| Text passage |

The Trump administration shocked the world with its ban on US companies supplying Huawei. ARTHUR GOLDSTUCK digs deeper.

The Trump administration shocked the world with its ban on US companies supplying Huawei. ARTHUR GOLDSTUCK digs deeper.

In the same week that the wildly popular Game of Thrones series reached its climax with major characters meeting their startling destinies, US president Donald Trump took the game of phones to a new level in a move that was as startling.

By declaring a trade ban on Huawei, he in effect blocked any US technology from being supplied to the world’s fastest growing smartphone manufacturer. The immediate consequence: Google revoked Huawei’s access to the Android operating system, the Google Play Store, and Google apps like Maps, Gmail and YouTube for all future phone models.

However, Google announced on Twitter, through its Android account, that it would not pull the plug on current devices. It said:

This means that the current market-leading phone, the Huawei P30 Pro, won’t be affected by the ban. Huawei said it had stockpiled chips from US suppliers with this possibility in mind, so it should at least be able to meet demand for the current model.

Huawei is also known to have worked on its own operating system for some years now, with a view to it eventually replacing Android and reducing the company’s reliance on Google. However, the severity of the ban, and its catch-all nature, shook the market. A smartphone without any Google products is a phone that will see little demand outside China, which itself has banned most Google apps and services.

Notably, the first impact of the shock wave was on American companies that supply Huawei. Chipmakers Intel and Qualcomm were hit, and a wide range of other corporations, from Microsoft to Corning, could also be affected. Apple could be next, as the Chinese government may well block the assembly of its products in China. Currently, all iPhones are put together at factories in China. Should it retaliate in this way, Apple will have to develop a new supply chain, both delaying its next versions and increasing its cost due to its loss of a cheap source of labour.

That is not to say that Huawei won’t be a big loser in this trade war. It’s a massive blow. Until now, Huawei could carry on blithely in the face of a sales ban in the USA, knowing it is dominant in the rest of the world in both 5G equipment and in handset sales.

However, its smartphone leadership is founded on a particularly good implementation of Google’s Android ecosystem. Losing that means it has to go back to the drawing board in developing and evolving its own operating system and even apps environment. It can do it, but it will lose years of development to Apple and Samsung.

The bottom line, then, is that everyone loses in this trade war. If the Huawei ban is not rescinded, Donald Trump will have dealt a crippling blow to the entire smartphone industry. This could, in turn, presage a slump in technology shares on the stock markets of the world.

It may, then, appear baffling that the US administration would take such drastic steps. The ostensible reason is that Huawei is subject to a Chinese law that requires local companies to cooperate with authorities. This is interpreted as meaning that Huawei would install secret backdoors in handsets to give the Chinese government access to them, and secret spy technology in 5G networks to allow the government to eavesdrop on all communications.

This is clearly an absurd accusation, as any evidence to this effect would instantly destroy Huawei as a credible provider of technology to the world. No such evidence has been presented, and most arguments to this effect have been on the level of conspiracy theory rather than presentation of facts.

[Rendered chart images]
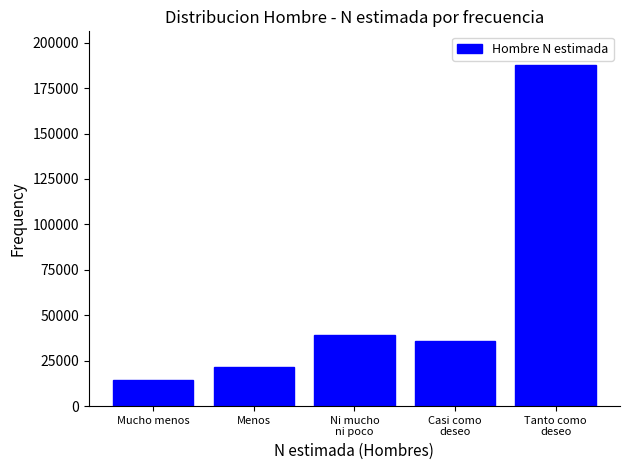

Reading left to right, transcribe all the data shown in this chart.

14193	21392	38905	35907	187477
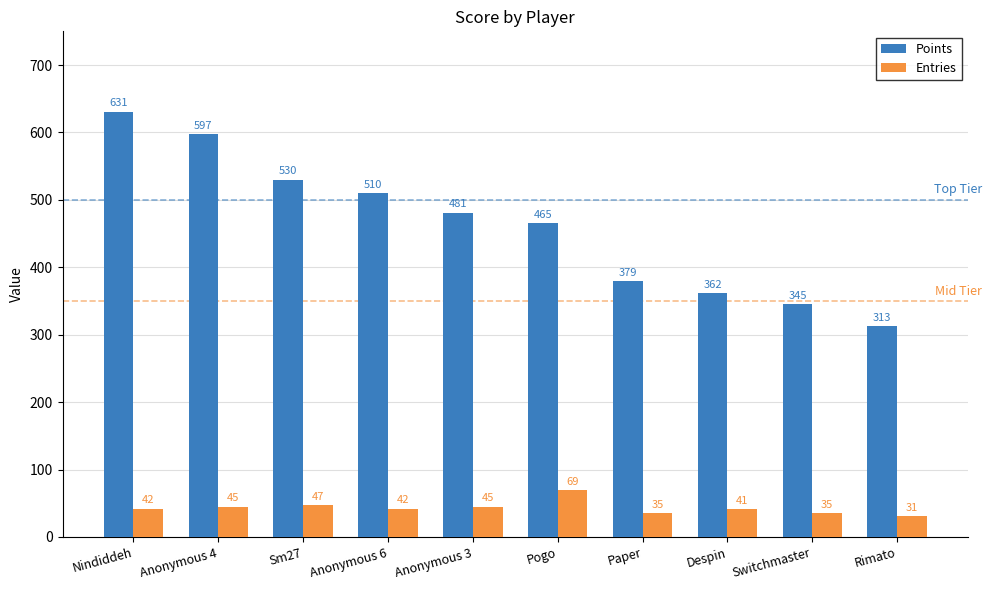

Where does the Points series first go above 481?

Nindiddeh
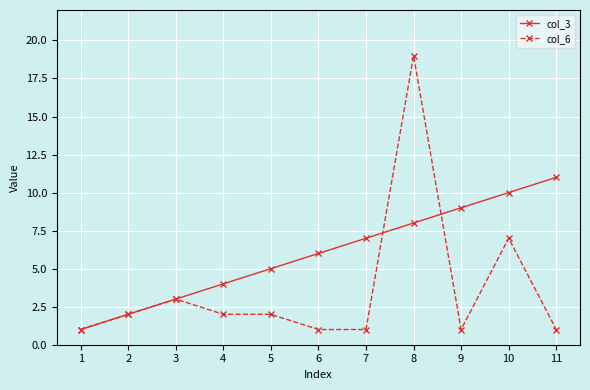

List the series in order of their peak value, highest first.

col_6, col_3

| Tasks |
**A.** Retype the passage of the Huawei ban article from "It may, then, appear" up to and including "on all communications.".
**B.** Continue the Huawei ban article from the point where it stops.

| Task answers |
**A.**
It may, then, appear baffling that the US administration would take such drastic steps. The ostensible reason is that Huawei is subject to a Chinese law that requires local companies to cooperate with authorities. This is interpreted as meaning that Huawei would install secret backdoors in handsets to give the Chinese government access to them, and secret spy technology in 5G networks to allow the government to eavesdrop on all communications.

**B.**
It also speaks volumes that the US has not banned trade with China’s Lenovo, which acquired the IBM hardware business a few years ago, and the Motorola handset division more recently. Motorola is still perceived to be an American brand, while Huawei is perceived not just as the challenger brand it had been for some years, but in fact as an invader brand.

Can foreign policy be based on mere perception? In the case of the Trump administration, that tends to be the rule rather than the exception. And the perception is further clouded by the halo effect that surrounds Apple products in the USA. The iPhone makes up well over a third of all American smartphone sales. Typical iPhone users tend to be rather enthusiastic about their loyalty to the brand, to the extent that they are usually disparaging of any other brands.

Grudging respect for Samsung, which has been going head-to-head with Apple for much of this decade, does not extend to Huawei, which emerged seemingly from nowhere to become the world’s third biggest smartphone brand. Its current sales trajectory has it overtaking Apple very soon, and reaching the number one position by the end of the year. Until, that is, Donald Trump brought its momentum to a halt.

Again, why not ban Motorola and Lenovo in the same breath? The answer may well lie in the pathology of the Apple fanboy. American-born Motorola and Lenovo handsets pose no threat to Apple’s dominance of the US market, whereas the interloper, Huawei, is a fundamental threat. It is, therefore, the enemy, merely by virtue of its existence as serious competition when it is seen as having no right to compete with the likes of Apple. Trump is known to be an enthusiastic iPhone user, using two of the devices simultaneously, and would almost certainly buy into this mindset. That, in turn, makes it a natural kneejerk reaction simply to ban American companies from doing business with Huawei.

Whether this is merely idle speculation is beside the point. The ban also represents self-inflicted harm, which extends the pathology argument to an entire administration.

It will be a blow to both countries, symbolic of how a trade ban can hurt the country imposing the ban. It also casts a dark shadow over world trade, and is a shameful example of how trade wars wreck so much in their paths.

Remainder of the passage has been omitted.